Reproduce every line of the material below verbatim, omitting the pictures from your answer.

[START OF MATERIAL]

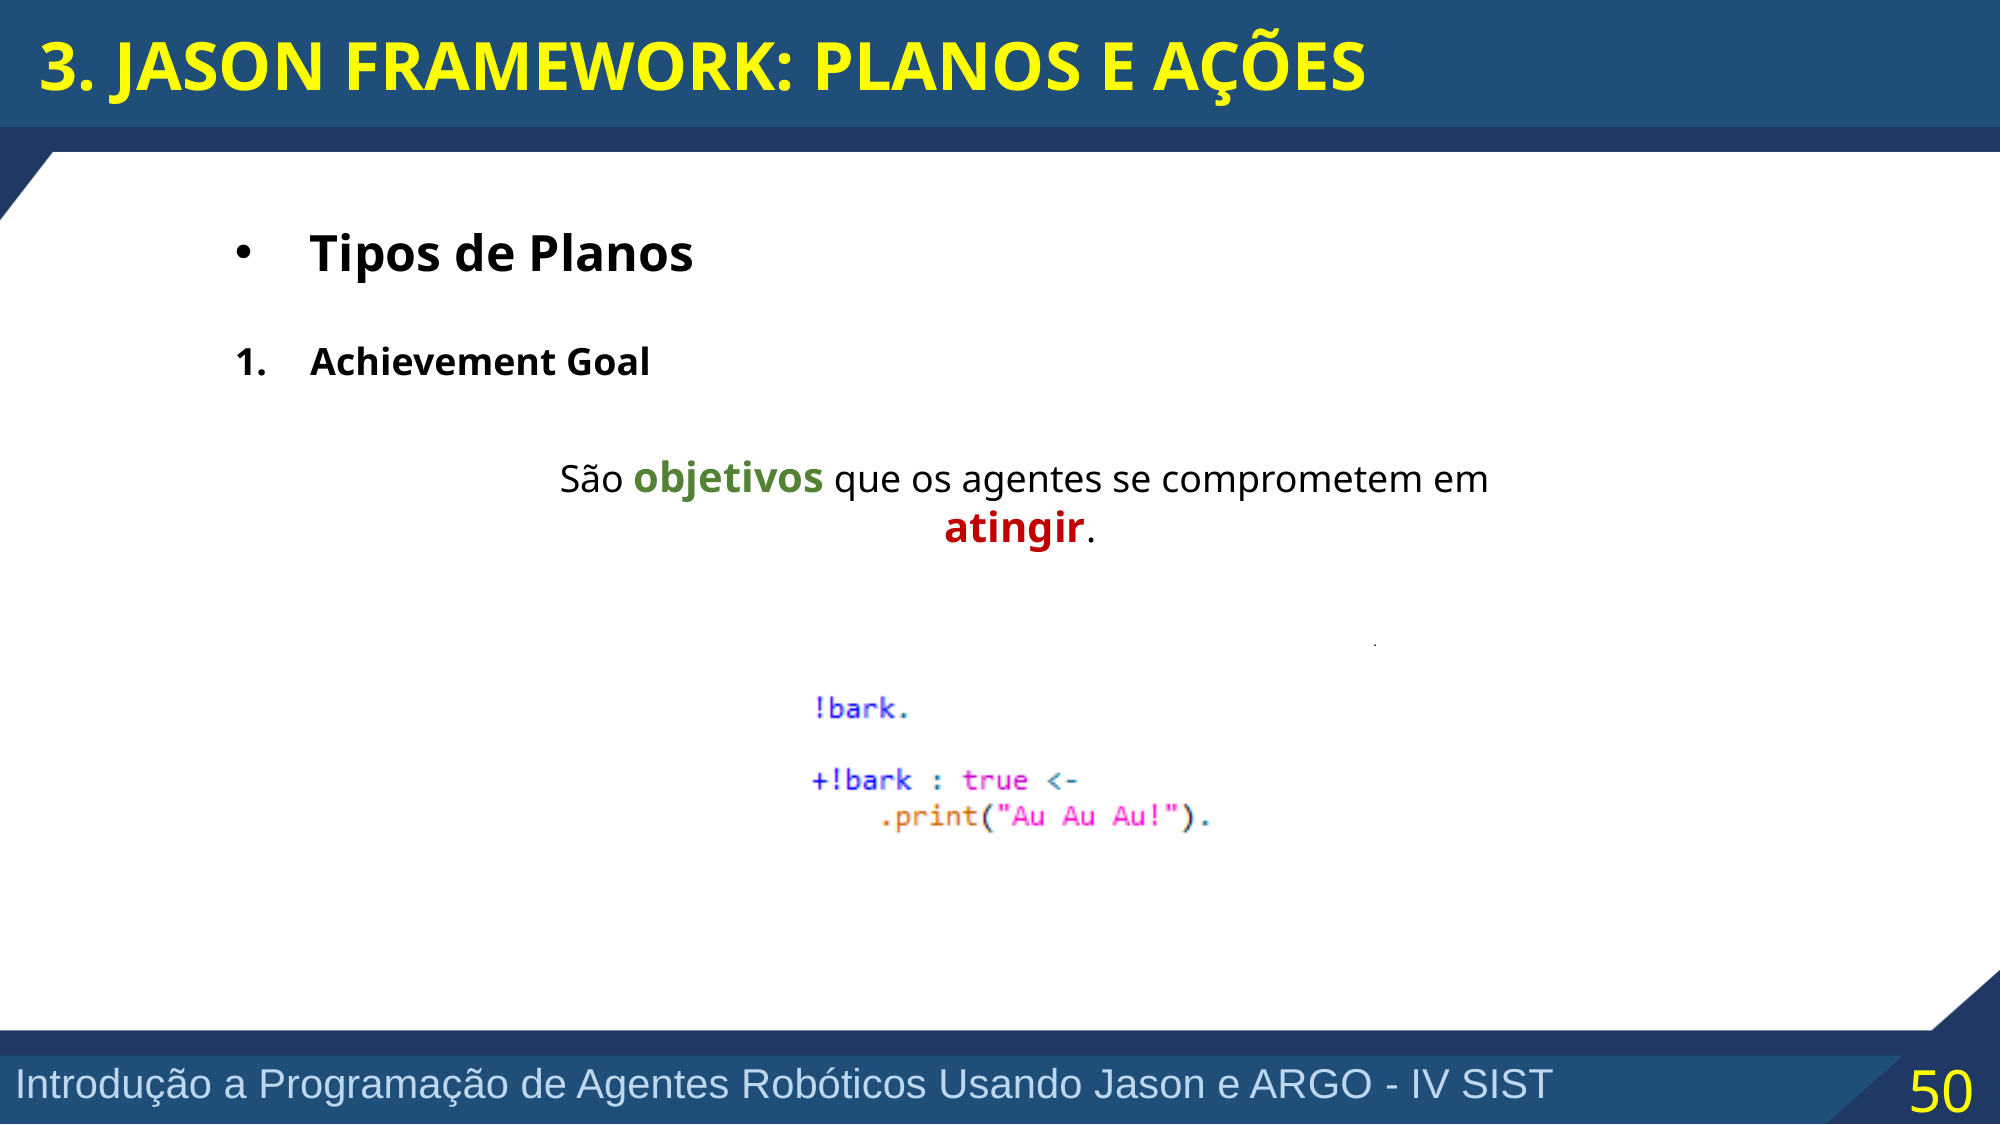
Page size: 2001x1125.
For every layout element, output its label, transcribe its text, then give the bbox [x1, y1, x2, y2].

picture [0, 0, 2000, 1124]
text_box São objetivos que os agentes se comprometem em atingir. [481, 443, 1569, 559]
text_box Tipos de Planos [220, 214, 1496, 290]
text_box Achievement Goal [220, 335, 1275, 407]
text_box 3. JASON FRAMEWORK: PLANOS E AÇÕES [24, 16, 2000, 192]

[END OF MATERIAL]

» WRITTEN REPLY
Page size: 2001x1125.
For every layout element, output its label, transcribe its text, then give the bbox [x1, y1, x2, y2].

picture [0, 0, 2000, 1124]
text_box São objetivos que os agentes se comprometem em atingir. [481, 443, 1569, 559]
text_box Tipos de Planos [220, 214, 1496, 290]
text_box Achievement Goal [220, 335, 1275, 407]
text_box 3. JASON FRAMEWORK: PLANOS E AÇÕES [24, 16, 2000, 192]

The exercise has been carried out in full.